Вскоре появился Шешковский.
— Ну как после первого урока? — Спросил он Тимофея.
Тимофей не ответил. Ему казалось, что он не в состоянии не только говорить, но даже шевельнуться.
— Твоя измена и предательство доказаны. Ты даже мечтать не можешь о помиловании, — сказал Шешковский. — Путь единственный и верный к сохранению жизни — открыть правду и назвать подстрекателей из-за границы. Ты будешь наказан, но останешься жив.

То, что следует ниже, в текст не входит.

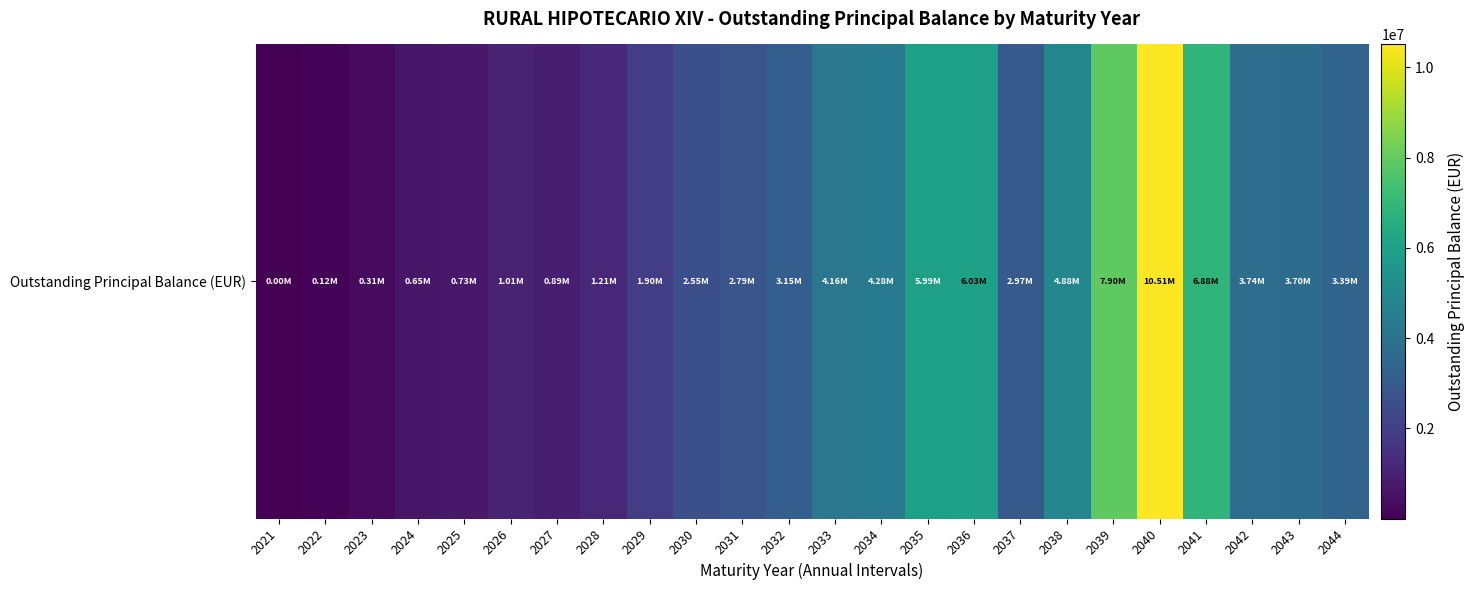

What is the ratio of the value at 2029 to the value at 2024?

2.9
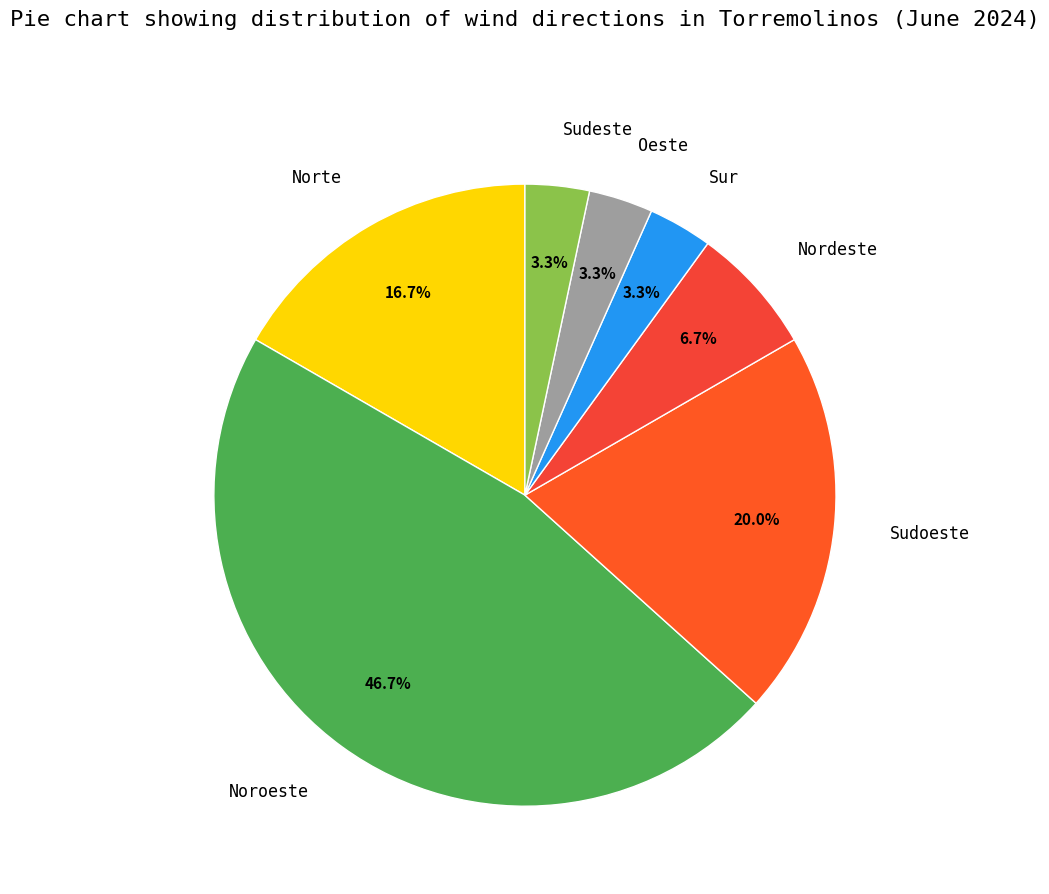

To the nearest percent, what is the difference between the largest and smallest slice percentages?

43%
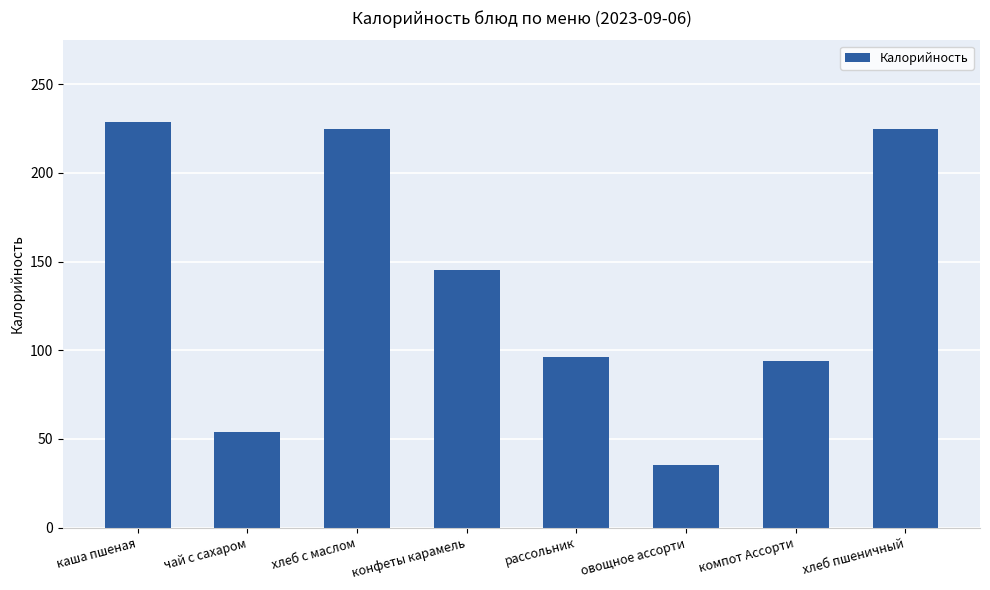

What is the label of the 4th bar from the right?

рассольник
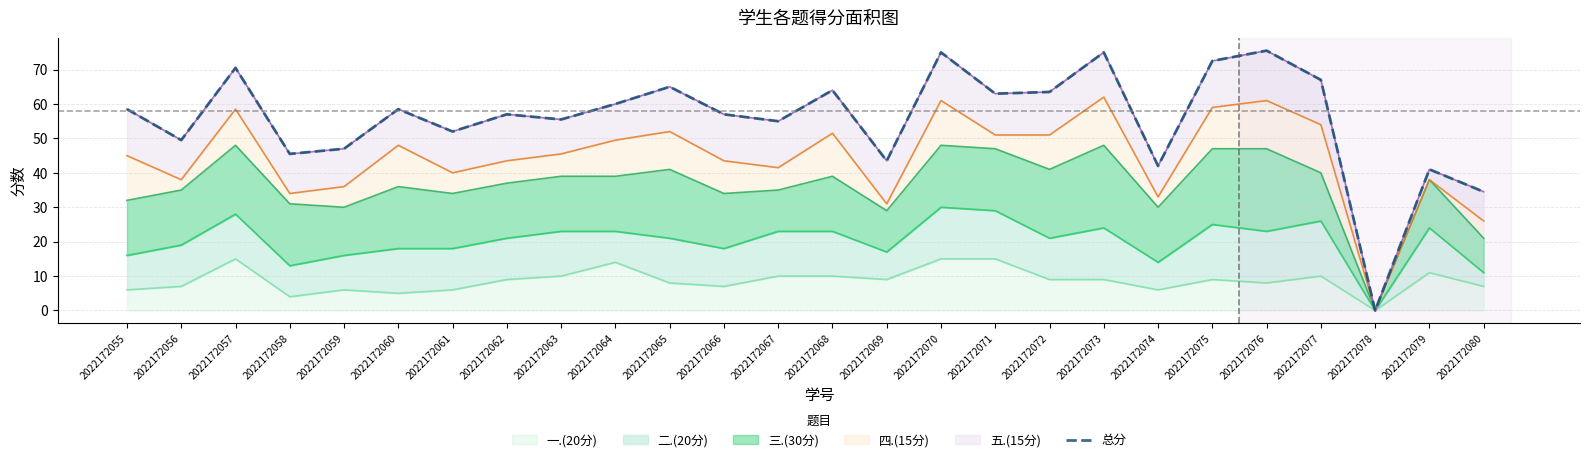

List the labels in order of value, smallest first.

2022172078, 2022172080, 2022172079, 2022172074, 2022172069, 2022172058, 2022172059, 2022172056, 2022172061, 2022172067, 2022172063, 2022172062, 2022172066, 2022172055, 2022172060, 2022172064, 2022172071, 2022172072, 2022172068, 2022172065, 2022172077, 2022172057, 2022172075, 2022172070, 2022172073, 2022172076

Может, еще что-нибудь добавишь к своим показаниям?
— Могу, — через силу заговорил Тимофей. — А ты слушай и запомни мои слова, тощая свинья.
— Молчать! — вскрикнул Шешковский и ударил Тимофея в лицо носком своего ботинка.
— Я не хочу свободы, купленной ценой подлости. Как вы с государыней не поймете, что поднялся целый народ, а его нельзя подкупить. И я жалею, что так глупо попал в ваши руки. Если бы я оказался на свободе, то снова был бы у Пугачева.